Superando obstáculos materiais com o talento e a criatividade do espírito, Nonato Masson venceu a esses desafios na imprensa.

E foi pelas mãos de um amigo inesquecível — Odylo Costa, filho — que Masson viajou para o Sul, aquele pólo que ainda hoje atrai tantos jovens maranhenses. E logo Masson, com Lago Burnett e Ferreira Gullar, passava pelo Jornal do Brasil como um fac totum. Foi repórter, editor, copidesque, autor da História do Jornal do Brasil, e tantas coisas mais. Uma coluna semanal, de página inteira, no «Caderno B», lhe deu notoriedade por muitos anos: era «Brasil, pra seu governo», na qual ele apresentava sempre um capítulo menos conhecido, e nem por isso menos importante ou curioso, da história nacional. Suas séries de temas biográficos, como a Vida de Lampião e Maria Bonita, apresentou por um novo ângulo esse casal lendário do cangaço.

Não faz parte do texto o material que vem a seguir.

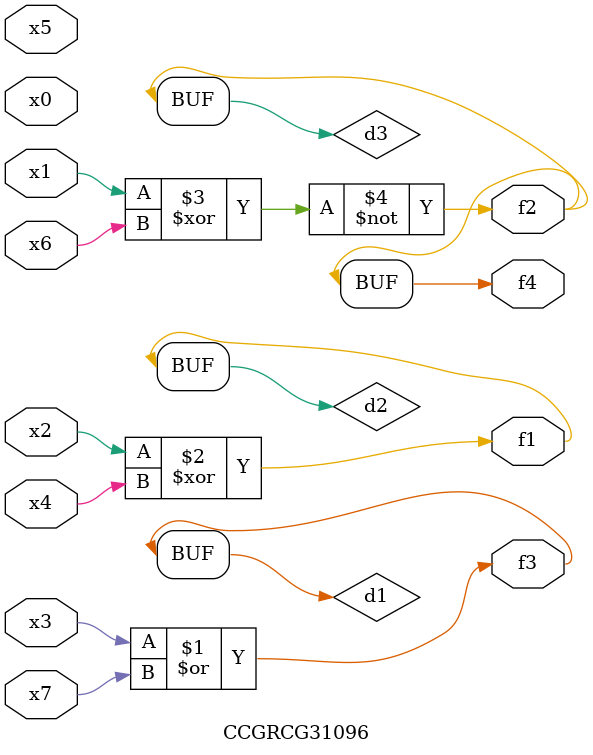
<source format=v>
module CCGRCG31096(
	input x0, x1, x2, x3, x4, x5, x6, x7,
	output f1, f2, f3, f4
);

	wire d1, d2, d3;

	or (d1, x3, x7);
	xor (d2, x2, x4);
	xnor (d3, x1, x6);
	assign f1 = d2;
	assign f2 = d3;
	assign f3 = d1;
	assign f4 = d3;
endmodule

</source>
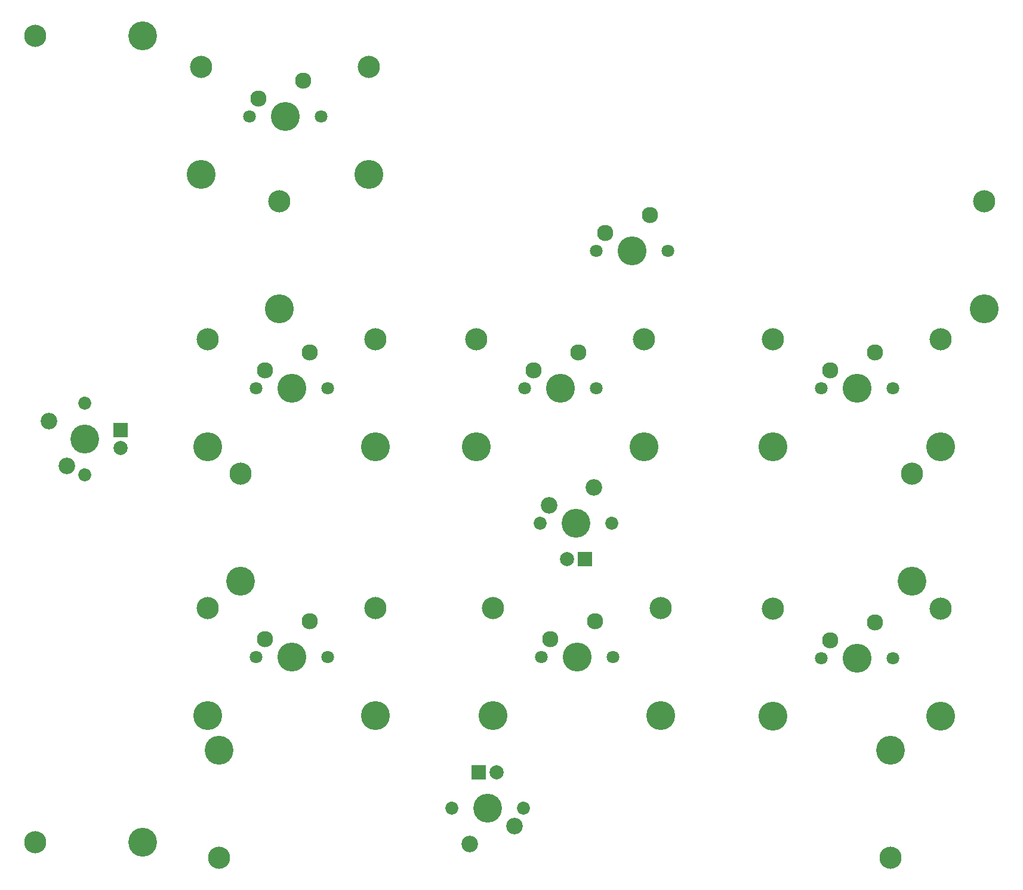
<source format=gbs>
G04 #@! TF.GenerationSoftware,KiCad,Pcbnew,5.1.6*
G04 #@! TF.CreationDate,2020-09-17T01:01:23+03:00*
G04 #@! TF.ProjectId,StabTester,53746162-5465-4737-9465-722e6b696361,rev?*
G04 #@! TF.SameCoordinates,Original*
G04 #@! TF.FileFunction,Soldermask,Bot*
G04 #@! TF.FilePolarity,Negative*
%FSLAX46Y46*%
G04 Gerber Fmt 4.6, Leading zero omitted, Abs format (unit mm)*
G04 Created by KiCad (PCBNEW 5.1.6) date 2020-09-17 01:01:23*
%MOMM*%
%LPD*%
G01*
G04 APERTURE LIST*
%ADD10C,4.087800*%
%ADD11C,3.148000*%
%ADD12C,1.850000*%
%ADD13R,2.005000X2.005000*%
%ADD14C,2.005000*%
%ADD15C,2.350000*%
%ADD16C,3.150000*%
%ADD17C,4.100000*%
%ADD18C,1.800000*%
%ADD19C,2.300000*%
G04 APERTURE END LIST*
D10*
G04 #@! TO.C,MX11*
X81280000Y-42068750D03*
X81280000Y-156368750D03*
D11*
X66040000Y-42068750D03*
X66040000Y-156368750D03*
D12*
X73025000Y-94138750D03*
X73025000Y-104298750D03*
D13*
X78105000Y-97948750D03*
D14*
X78105000Y-100488750D03*
D15*
X70485000Y-103028750D03*
D10*
X73025000Y-99218750D03*
D15*
X67945000Y-96678750D03*
G04 #@! TD*
D10*
G04 #@! TO.C,MX10*
X190366000Y-119416000D03*
X95116000Y-119416000D03*
D11*
X190366000Y-104176000D03*
X95116000Y-104176000D03*
D12*
X147821000Y-111161000D03*
X137661000Y-111161000D03*
D14*
X141471000Y-116241000D03*
D13*
X144011000Y-116241000D03*
D15*
X138931000Y-108621000D03*
D10*
X142741000Y-111161000D03*
D15*
X145281000Y-106081000D03*
G04 #@! TD*
D10*
G04 #@! TO.C,MX9*
X92075000Y-143351250D03*
X187325000Y-143351250D03*
D11*
X92075000Y-158591250D03*
X187325000Y-158591250D03*
D12*
X125095000Y-151606250D03*
X135255000Y-151606250D03*
D13*
X128905000Y-146526250D03*
D14*
X131445000Y-146526250D03*
D15*
X133985000Y-154146250D03*
D10*
X130175000Y-151606250D03*
D15*
X127635000Y-156686250D03*
G04 #@! TD*
D16*
G04 #@! TO.C,MX8*
X200653750Y-65548750D03*
X100653750Y-65548750D03*
D17*
X100653750Y-80788750D03*
X200653750Y-80788750D03*
D18*
X155733750Y-72548750D03*
X145573750Y-72548750D03*
D17*
X150653750Y-72548750D03*
D19*
X146843750Y-70008750D03*
X153193750Y-67468750D03*
G04 #@! TD*
D16*
G04 #@! TO.C,MX7*
X194462500Y-123302000D03*
X170662500Y-123302000D03*
D17*
X170662500Y-138542000D03*
X194462500Y-138542000D03*
D18*
X187642500Y-130302000D03*
X177482500Y-130302000D03*
D17*
X182562500Y-130302000D03*
D19*
X178752500Y-127762000D03*
X185102500Y-125222000D03*
G04 #@! TD*
D16*
G04 #@! TO.C,MX6*
X152393750Y-85075000D03*
X128593750Y-85075000D03*
D17*
X128593750Y-100315000D03*
X152393750Y-100315000D03*
D18*
X145573750Y-92075000D03*
X135413750Y-92075000D03*
D17*
X140493750Y-92075000D03*
D19*
X136683750Y-89535000D03*
X143033750Y-86995000D03*
G04 #@! TD*
D16*
G04 #@! TO.C,MX5*
X114293750Y-85075000D03*
X90493750Y-85075000D03*
D17*
X90493750Y-100315000D03*
X114293750Y-100315000D03*
D18*
X107473750Y-92075000D03*
X97313750Y-92075000D03*
D17*
X102393750Y-92075000D03*
D19*
X98583750Y-89535000D03*
X104933750Y-86995000D03*
G04 #@! TD*
D16*
G04 #@! TO.C,MX4*
X154775000Y-123175000D03*
X130975000Y-123175000D03*
D17*
X130975000Y-138415000D03*
X154775000Y-138415000D03*
D18*
X147955000Y-130175000D03*
X137795000Y-130175000D03*
D17*
X142875000Y-130175000D03*
D19*
X139065000Y-127635000D03*
X145415000Y-125095000D03*
G04 #@! TD*
D16*
G04 #@! TO.C,MX3*
X194462500Y-85075000D03*
X170662500Y-85075000D03*
D17*
X170662500Y-100315000D03*
X194462500Y-100315000D03*
D18*
X187642500Y-92075000D03*
X177482500Y-92075000D03*
D17*
X182562500Y-92075000D03*
D19*
X178752500Y-89535000D03*
X185102500Y-86995000D03*
G04 #@! TD*
D16*
G04 #@! TO.C,MX2*
X114293750Y-123175000D03*
X90493750Y-123175000D03*
D17*
X90493750Y-138415000D03*
X114293750Y-138415000D03*
D18*
X107473750Y-130175000D03*
X97313750Y-130175000D03*
D17*
X102393750Y-130175000D03*
D19*
X98583750Y-127635000D03*
X104933750Y-125095000D03*
G04 #@! TD*
D16*
G04 #@! TO.C,MX1*
X113341250Y-46498750D03*
X89541250Y-46498750D03*
D17*
X89541250Y-61738750D03*
X113341250Y-61738750D03*
D18*
X106521250Y-53498750D03*
X96361250Y-53498750D03*
D17*
X101441250Y-53498750D03*
D19*
X97631250Y-50958750D03*
X103981250Y-48418750D03*
G04 #@! TD*
M02*

</source>
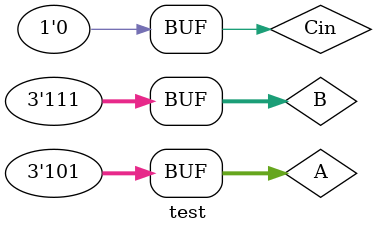
<source format=v>
`timescale 1ns / 1ps


module test;

	// Inputs
	reg [2:0] A;
	reg [2:0] B;
	reg Cin;

	// Outputs
	wire Cout;
	wire [2:0] Sum;

	// Instantiate the Unit Under Test (UUT)
	adder_3bit uut (
		.A(A), 
		.B(B), 
		.Cin(Cin), 
		.Cout(Cout), 
		.Sum(Sum)
	);

	initial begin
#5;
A=0;
B=0;
Cin=0;

#5;
A=2;
B=3;

#5;
Cin=1;

#5;
Cin=0;
A= 3'b101;

#5;
B=3'b111;

#5;
Cin=0;
#5;
#5;


	end
	
	
      
endmodule


</source>
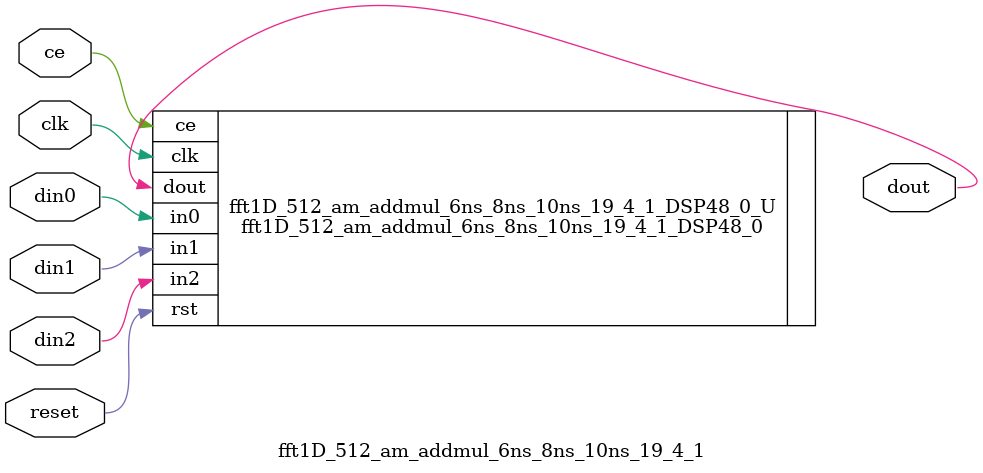
<source format=v>

module fft1D_512_am_addmul_6ns_8ns_10ns_19_4_1(clk,reset,ce,din0,din1,din2,dout);  
parameter ID = 32'd1;
parameter NUM_STAGE = 32'd1;
parameter din0_WIDTH = 32'd1;
parameter din1_WIDTH = 32'd1;
parameter din2_WIDTH = 32'd1;
parameter dout_WIDTH = 32'd1;
input clk;
input reset;
input ce;
input[din0_WIDTH - 1:0] din0;
input[din1_WIDTH - 1:0] din1;
input[din2_WIDTH - 1:0] din2;
output[dout_WIDTH - 1:0] dout;
fft1D_512_am_addmul_6ns_8ns_10ns_19_4_1_DSP48_0 fft1D_512_am_addmul_6ns_8ns_10ns_19_4_1_DSP48_0_U(.clk( clk ),.rst( reset ),.ce( ce ),.in0( din0 ),.in1( din1 ),.in2( din2 ),.dout( dout ));
endmodule

</source>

Jornalista, historiador, cronista, poeta. Sua pena sempre esteve ao lado das boas causas. Figura na galeria dos homens que desde João Lisboa, Antônio Lopes, Joaquim Serra, passando por Agostinho Reis, Erasmo Dias, Amaral Raposo e tantos outros construíram a gloriosa imprensa
maranhense.

A Academia Maranhense de Letras recebe Nonato Masson sabendo que ele honrará seus quadros. E em nome dos meus colegas dou-lhe os votos mais fraternos de boasvindas.